The hickories are an important group within the eastern hardwood forests. Botanically, they are split into two groups; the true hickories, and the pecan hickories (fruit bearing). The wood is virtually the same for both and is usually sold together. The sapwood of hickory and pecan is white, tinged with brown while the heartwood is pale to reddish brown. Both are coarse textured and the grain is usually straight but can be wavy or irregular.
Hickory is being used more and more for hardwood flooring, furniture, and cabinetry. Lending itself to an attractive rustic look and its hard-wearing properties, hickory is an excellent choice when durability is a key factor. Hardness and durability are key reasons that Hickory has long been popular for tool handles, wooden ladders, dowels, and sporting goods.
Working with Hickory
The heaviest of American hardwoods, hickory can be difficult to machine and glue, and are very hard to work with hand tools, so care is needed. The wood hold nails and screws well, but with a tendency to split so pre-boring is advised. The wood can be sanded to a good finish. The wood is well-known for its very good strength and shock resistance and also has excellent steam-bending properties.
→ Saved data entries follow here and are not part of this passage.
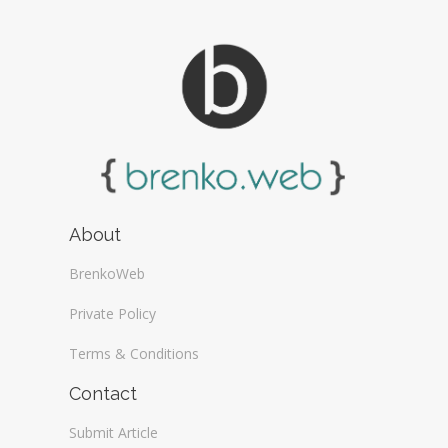
About
BrenkoWeb
Private Policy
Terms & Conditions
Contact
Submit Article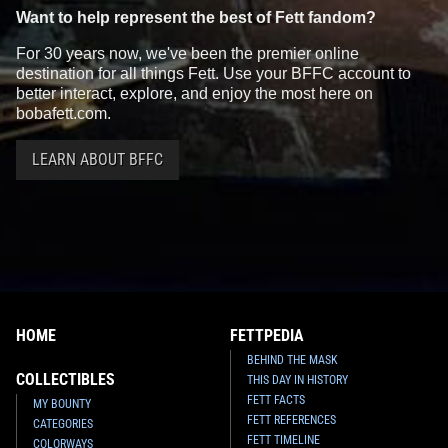
Want to help represent the best of Fett fandom?
For 30 years now, we've been the premier online
destination for all things Fett. Use your BFFC account to
better interact, explore, and enjoy the most here on
bobafett.com.
LEARN ABOUT BFFC
HOME
FETTPEDIA
BEHIND THE MASK
COLLECTIBLES
THIS DAY IN HISTORY
FETT FACTS
MY BOUNTY
FETT REFERENCES
CATEGORIES
FETT TIMELINE
COLORWAYS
It is extremely tough and resilient, quite hard, but only moderately heavy. Review Hickory in the Species Directory. Or visit our Pinterest boards for more unique uses of hickory and other woods.
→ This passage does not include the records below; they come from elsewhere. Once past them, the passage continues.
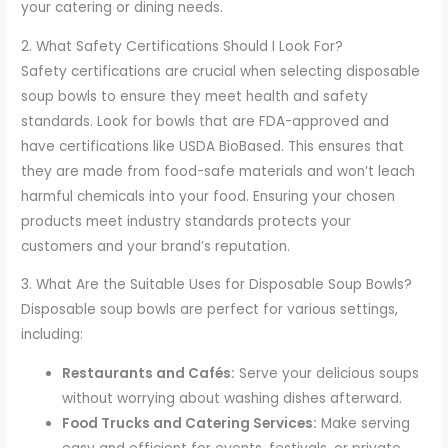
your catering or dining needs.
2. What Safety Certifications Should I Look For?
Safety certifications are crucial when selecting disposable
soup bowls to ensure they meet health and safety
standards. Look for bowls that are FDA-approved and
have certifications like USDA BioBased. This ensures that
they are made from food-safe materials and won’t leach
harmful chemicals into your food. Ensuring your chosen
products meet industry standards protects your
customers and your brand’s reputation.
3. What Are the Suitable Uses for Disposable Soup Bowls?
Disposable soup bowls are perfect for various settings,
including:
Restaurants and Cafés:
Serve your delicious soups
without worrying about washing dishes afterward.
Food Trucks and Catering Services:
Make serving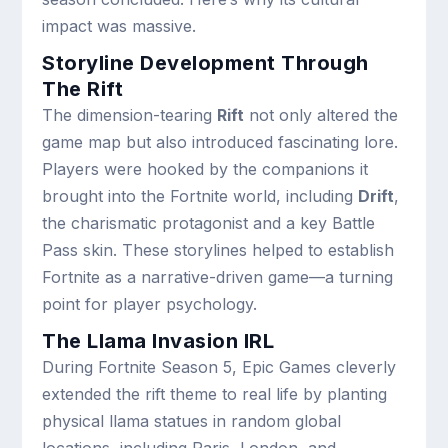
impact was massive.
Storyline Development Through
The Rift
The dimension-tearing
Rift
not only altered the
game map but also introduced fascinating lore.
Players were hooked by the companions it
brought into the Fortnite world, including
Drift
,
the charismatic protagonist and a key Battle
Pass skin. These storylines helped to establish
Fortnite as a narrative-driven game—a turning
point for player psychology.
The Llama Invasion IRL
During Fortnite Season 5, Epic Games cleverly
extended the rift theme to real life by planting
physical llama statues in random global
locations, including Paris, London, and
Cool facts about Hickory in History
- In Eastern North America, it survived the catastrophic changes of the Glacial Epoch 50 million years ago, earning the title of first strictly American hardwood species.
- Pioneers heading westward made hickory wagon wheels a prerequisite.
- The Wright brothers whittled hickory for their “flying contraption.”
- Hickory sawdust and chips are used to flavor meat by smoking.